More specifically, 65 percent of fourth-grade students and 72 percent of eighth-grade students failed to reach proficiency in math. In reading, 67 percent of fourth-grade students and 68 percent of eighth-grade students are below proficiency.

In addition to the long duration of closed schools, the traditional goal of education to provide academic instruction has been supplanted by the demands of “equity”; forcing uniform performance outcomes. This is troubling for multiple reasons: It lowers learning standards, removes personal responsibility, undermines student discipline, invites the adoption of misplaced curriculum and assessment priorities, and imposes race-based hiring practices in violation of civil rights law.

The current status quo of increased spending and lower student achievement is insufficient, and change is warranted.

A strategic path forward: Washington state can change course by returning to the standards of an era when parents had direct influence over their children’s education. This is the path forward to a hopeful future.

Implementing universal school choice would be a strategic step forward for Washington state. Funding students directly, rather than the system, would allow all parents to select the educational avenue that best serves their children. As Washington’s business and technology communities have experienced, free market principles drive progress in innovation, growth and excellence.
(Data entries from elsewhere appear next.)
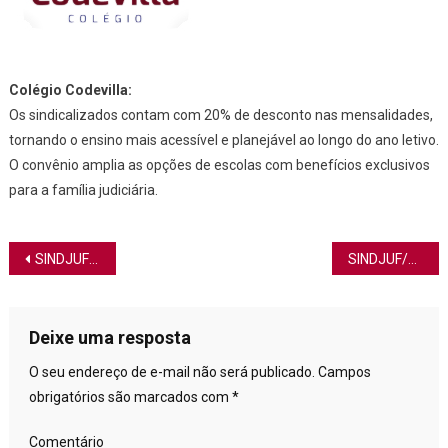
Colégio Codevilla:
Os sindicalizados contam com 20% de desconto nas mensalidades,
tornando o ensino mais acessível e planejável ao longo do ano letivo.
O convênio amplia as opções de escolas com benefícios exclusivos
para a família judiciária.
Navegação de Post
SINDJUF/PB REFORÇA DIÁLOGO INSTITUCIONAL DURANTE POSSE NO TRT-13
SINDJUF/PB CONVOCA REUNIÃO PARA DISCUTIR PLANEJAMENTO E NOVAS DIRETRIZES SINDICAIS
Deixe uma resposta
O seu endereço de e-mail não será publicado.
Campos
obrigatórios são marcados com
*
Comentário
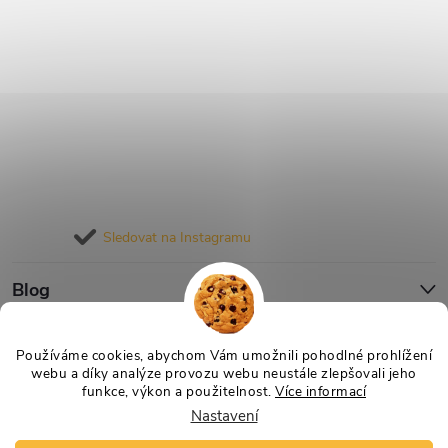
Sledovat na Instagramu
Blog
Informace pro vás
Používáme cookies, abychom Vám umožnili pohodlné prohlížení
webu a díky analýze provozu webu neustále zlepšovali jeho
funkce, výkon a použitelnost.
Více informací
Nastavení
Copyright 2026
Nejlevnější Výživa
. Všechna práva vyhrazena.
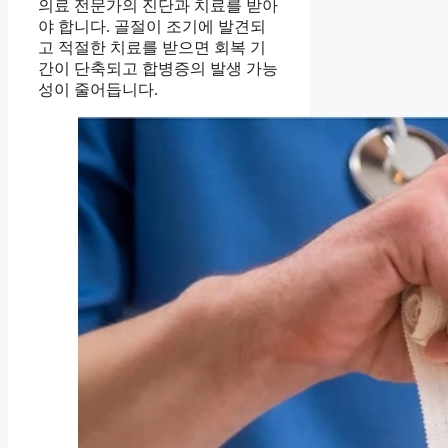
의료 전문가의 진단과 치료를 받아
야 합니다. 골절이 조기에 발견되
고 적절한 치료를 받으면 회복 기
간이 단축되고 합병증의 발생 가능
성이 줄어듭니다.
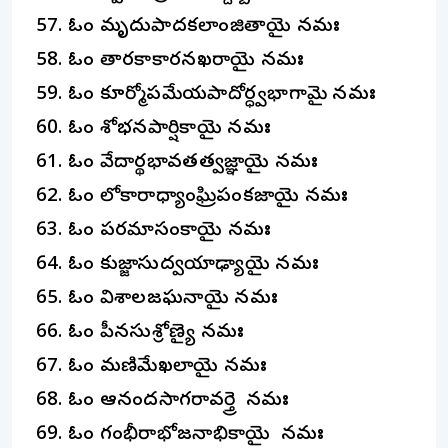
ఓం మృదుపాదకలాంజితాయై నమః
ఓం తారకాకారనఖరాయై నమః
ఓం కూర్మోపమేయపాదోర్ధ్వభాగామై నమః
ఓం శోభనపార్షికాయై నమః
ఓం వేదార్థభావతత్వజ్ఞాయై నమః
ఓం లోకారాధ్యాంఘ్రిపంకజాయై నమః
ఓం పరమాసంకాయై నమః
ఓం కుజ్జాసుద్వయాఢ్యాయై నమః
ఓం విశాలజఘనాయై నమః
ఓం పీనసుశ్రోణ్యై నమః
ఓం మణిమేఖలాయై నమః
ఓం ఆనందసాగరావర్త్రె నమః
ఓం గంభీరాభోజనాభికాయై నమః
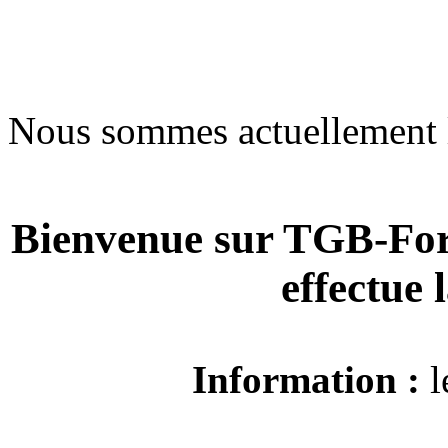
Nous sommes actuellement 
Bienvenue sur TGB-For
effectue
Information :
l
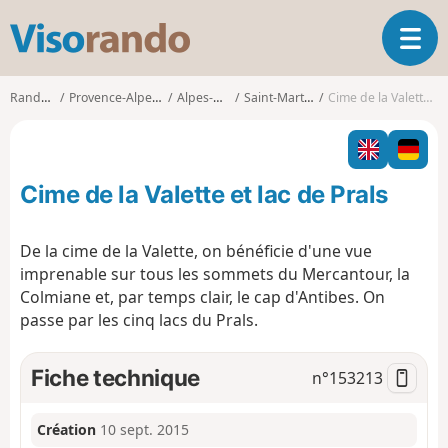
V
O
i
u
s
v
o
Randonnées
Provence-Alpes-Côte d'Azur
Alpes-Maritimes
Saint-Martin-Vésubie
Cime de la Valette et lac de Prals
r
r
i
a
r
n
l
d
Cime de la Valette et lac de Prals
a
o
n
a
De la cime de la Valette, on bénéficie d'une vue
v
imprenable sur tous les sommets du Mercantour, la
i
Colmiane et, par temps clair, le cap d'Antibes. On
g
passe par les cinq lacs du Prals.
a
t
i
Fiche technique
n°
153213
o
n
Création
10 sept. 2015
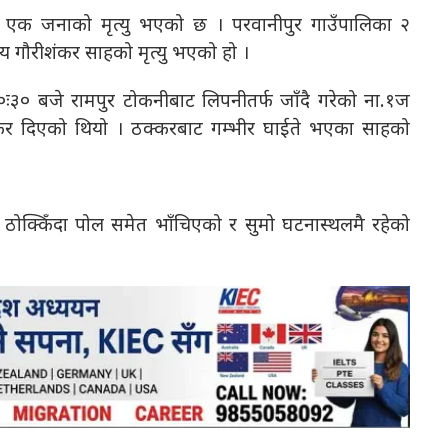
हुँदा एक जनाको मृत्यु भएको छ । परवानीपुर गाउँपालिका २
षीय गौरीशंकर साहको मृत्यु भएको हो ।
१०ः३० बजे रामपुर टोकनीबाट लिपनीतर्फ जाँदै गरेको ना.१ज
क्कर दिएको थियो । ठक्करबाट गम्भीर घाईते भएका साहको
 ठोक्किँदा पोल समेत भाँचिएको र सुमो घटनास्थलमै रहेको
Empowering parents with a choice-based K-12 education landscape will spur competition, boost academic quality, raise cost-efficiency, and foster parental empowerment. In turn, a better-prepared workforce will result in significant societal and economic benefits for each Washingtonian as well as the state.
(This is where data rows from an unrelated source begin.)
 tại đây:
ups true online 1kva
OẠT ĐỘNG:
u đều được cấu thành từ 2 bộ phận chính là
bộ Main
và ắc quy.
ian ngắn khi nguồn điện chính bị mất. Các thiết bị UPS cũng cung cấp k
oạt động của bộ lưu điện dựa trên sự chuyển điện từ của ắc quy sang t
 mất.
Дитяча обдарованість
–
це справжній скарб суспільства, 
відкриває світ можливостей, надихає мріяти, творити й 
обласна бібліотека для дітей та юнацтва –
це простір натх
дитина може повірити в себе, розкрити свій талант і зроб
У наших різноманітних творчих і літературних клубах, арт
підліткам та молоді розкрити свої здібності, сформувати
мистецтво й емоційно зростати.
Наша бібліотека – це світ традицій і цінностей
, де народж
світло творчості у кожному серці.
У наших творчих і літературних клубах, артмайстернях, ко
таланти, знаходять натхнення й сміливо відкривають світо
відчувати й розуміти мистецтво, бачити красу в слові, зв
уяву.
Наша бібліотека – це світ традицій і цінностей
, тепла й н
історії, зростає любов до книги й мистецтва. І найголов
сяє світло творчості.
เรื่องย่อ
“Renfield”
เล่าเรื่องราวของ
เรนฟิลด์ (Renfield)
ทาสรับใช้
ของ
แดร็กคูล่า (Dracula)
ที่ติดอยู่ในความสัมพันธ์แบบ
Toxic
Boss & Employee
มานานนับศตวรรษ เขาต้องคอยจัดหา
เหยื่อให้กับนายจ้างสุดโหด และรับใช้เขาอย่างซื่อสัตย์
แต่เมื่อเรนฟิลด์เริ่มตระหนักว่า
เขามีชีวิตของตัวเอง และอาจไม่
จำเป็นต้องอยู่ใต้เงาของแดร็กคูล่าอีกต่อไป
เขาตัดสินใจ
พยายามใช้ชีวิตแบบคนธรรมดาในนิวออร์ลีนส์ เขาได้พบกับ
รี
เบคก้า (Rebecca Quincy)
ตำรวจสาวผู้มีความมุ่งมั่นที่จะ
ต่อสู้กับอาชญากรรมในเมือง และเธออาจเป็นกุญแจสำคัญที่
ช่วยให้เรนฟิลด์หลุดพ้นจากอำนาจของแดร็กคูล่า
“Parents getting involved can have a very positive impact,” says Kemper Freeman Jr. “They are the greatest advocates for their kids’ education. For three generations of my family in Bellevue commercial real estate development, we’ve asked the community what they’d like to have. Asking customers (current and potential) what they want is essential. When it comes to K-12 education, parents must be viewed as customers and given choices in a competitive market of school providers.”

The dominant union monopoly in education is failing our students, communities and state.

Our K-12 education system can be Washington’s biggest hindrance or its greatest asset. Our choice is clear. Let’s give our kids and our state the best future possible.

Dr. Keri D. Ingraham is a fellow at Discovery Institute, director of the American Center for Transforming Education, and a visiting fellow at Independent Women’s Forum. Liv Finne is the director of the Center for Education at the Washington Policy Center. Kemper Freeman Jr. is the principal owner of Kemper Development Co.